This is a titillating, 26-minute, Netflix wonder!
Let’s start by noting that Netflix documents having shipped this to me on 8/27. Movie watchage does slow down during the summer, but every once in a while, you get stuck on some oddball selection, or rather, it gets stuck in your home, probably sitting somewhere in the vicinity of the television. People, I’ve been stuck on 26 minutes of Standard Deviants, but tonight, tonight…
The Deviant actors are the most non-Hispanic possible. Of course, their white-bred lingo turns to stunning Spanish accents. The video had too many random graphics bouncing around, but then, one has to imagine the potential audience (myself excluded of course). To me, it struck closest to a teenager who’s struggling in Spanish class. Note the conversational reenactments – eeks!
Now the content. I figured out right away that they were only going to work in the present tense, which isn’t really what I need to study anymore. But one would be surprised what you can learn again by going back to the basics. I shame to admit that some of the white-bred connections made sense to me. Oh wait, I am white-bred.

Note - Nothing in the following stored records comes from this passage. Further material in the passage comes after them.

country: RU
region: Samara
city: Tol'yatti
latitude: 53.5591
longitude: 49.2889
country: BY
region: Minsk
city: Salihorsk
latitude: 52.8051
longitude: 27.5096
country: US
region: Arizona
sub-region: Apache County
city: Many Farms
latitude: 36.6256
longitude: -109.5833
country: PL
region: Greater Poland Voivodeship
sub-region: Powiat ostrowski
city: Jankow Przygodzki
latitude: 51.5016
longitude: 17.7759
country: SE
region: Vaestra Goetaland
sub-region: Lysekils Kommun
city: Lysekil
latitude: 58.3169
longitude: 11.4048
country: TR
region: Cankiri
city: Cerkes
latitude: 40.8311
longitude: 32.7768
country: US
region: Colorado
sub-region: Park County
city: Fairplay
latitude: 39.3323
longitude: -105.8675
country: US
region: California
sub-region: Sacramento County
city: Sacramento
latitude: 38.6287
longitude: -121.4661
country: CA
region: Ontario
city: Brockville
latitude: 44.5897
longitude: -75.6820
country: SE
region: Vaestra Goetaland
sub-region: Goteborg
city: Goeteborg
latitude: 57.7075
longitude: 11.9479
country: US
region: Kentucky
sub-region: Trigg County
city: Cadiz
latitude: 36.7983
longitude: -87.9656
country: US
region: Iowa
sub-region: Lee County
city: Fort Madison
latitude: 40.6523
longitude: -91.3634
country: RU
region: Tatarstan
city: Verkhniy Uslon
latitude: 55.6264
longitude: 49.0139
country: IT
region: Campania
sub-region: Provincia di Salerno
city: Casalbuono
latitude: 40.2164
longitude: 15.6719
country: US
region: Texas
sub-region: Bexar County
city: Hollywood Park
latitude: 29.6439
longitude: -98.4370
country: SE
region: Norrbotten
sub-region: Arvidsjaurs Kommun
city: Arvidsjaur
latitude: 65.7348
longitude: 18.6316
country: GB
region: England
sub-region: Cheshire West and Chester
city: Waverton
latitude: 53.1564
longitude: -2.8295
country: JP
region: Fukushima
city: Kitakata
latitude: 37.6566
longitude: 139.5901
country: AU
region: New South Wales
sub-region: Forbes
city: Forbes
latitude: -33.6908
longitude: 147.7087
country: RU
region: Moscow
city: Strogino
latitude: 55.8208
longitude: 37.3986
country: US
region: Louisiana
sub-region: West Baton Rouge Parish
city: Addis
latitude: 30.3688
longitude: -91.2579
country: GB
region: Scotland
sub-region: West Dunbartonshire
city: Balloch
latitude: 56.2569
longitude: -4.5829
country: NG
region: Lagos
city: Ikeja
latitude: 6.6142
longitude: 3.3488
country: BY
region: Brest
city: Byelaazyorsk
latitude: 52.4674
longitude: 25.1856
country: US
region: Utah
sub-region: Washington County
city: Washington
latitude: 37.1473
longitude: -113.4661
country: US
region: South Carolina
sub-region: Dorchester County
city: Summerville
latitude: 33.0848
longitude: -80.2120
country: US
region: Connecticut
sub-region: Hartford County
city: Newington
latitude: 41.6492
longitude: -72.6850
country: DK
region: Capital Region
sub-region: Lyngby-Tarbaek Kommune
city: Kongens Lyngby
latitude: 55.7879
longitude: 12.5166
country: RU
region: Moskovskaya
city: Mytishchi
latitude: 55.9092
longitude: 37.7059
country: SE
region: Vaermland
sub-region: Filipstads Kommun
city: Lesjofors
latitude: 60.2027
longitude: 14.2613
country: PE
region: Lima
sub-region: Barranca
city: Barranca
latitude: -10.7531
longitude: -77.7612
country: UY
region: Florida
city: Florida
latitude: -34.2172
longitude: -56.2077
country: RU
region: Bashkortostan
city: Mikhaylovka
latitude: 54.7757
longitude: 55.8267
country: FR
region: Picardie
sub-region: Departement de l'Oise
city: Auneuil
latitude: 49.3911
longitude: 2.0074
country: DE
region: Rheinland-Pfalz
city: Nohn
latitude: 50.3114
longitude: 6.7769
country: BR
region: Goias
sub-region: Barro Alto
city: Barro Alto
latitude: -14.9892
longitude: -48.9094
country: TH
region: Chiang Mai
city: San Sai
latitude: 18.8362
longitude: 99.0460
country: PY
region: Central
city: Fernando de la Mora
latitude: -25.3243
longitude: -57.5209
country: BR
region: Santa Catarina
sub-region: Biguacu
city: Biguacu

They broke irregular verbs into three categories: yo verbs, stem-changing verbs, and bizarro verbs. Yes, bizarro.
Some of the actors said “yo” too short and a bit scary. Here they talked about the random “g” that wanders into the yo form: salgo, valgo, and hago. Other than the random g in the yo form, they conjugate regularly. As stupid as it is, I don’t think I will forget the graphic of the little g wandering into random irregular yo verbs. It helps.
Stem-changing verbs are also called boot verbs because when you draw lines around the four changing words of the six-word conjugation, it looks like a boot. (Nosotros and vosotros never change. Sorry, I know this is elemental. I’m just saying so you can remember the picture in your head.) Querer (e>ie), pedir (e>i), dormir (o>ue), jugar (u>ue). On multi-syllable verbs, it’s in the second syllable that changes. I’m guessing I knew that at one point, but I hadn’t thought of it in a while.
The last group of verbs are “totally unpredictable.” In fact, they are “weird, unnatural, and bizarro.” There’s “no rhyme or reason to its different forms, but like most bizarro words, its one of the most used.” And finally, perhaps it has a “complex conjugation because it doesn’t have a stem; its all ending.” You guessed it, ser and ir. Yawn.
Do I dare look into Program 3? Are present tense irregular verbs really advanced? Is past tense, like, genius level? Am I a god if I can do irregular imperative, past perfect, or conditional?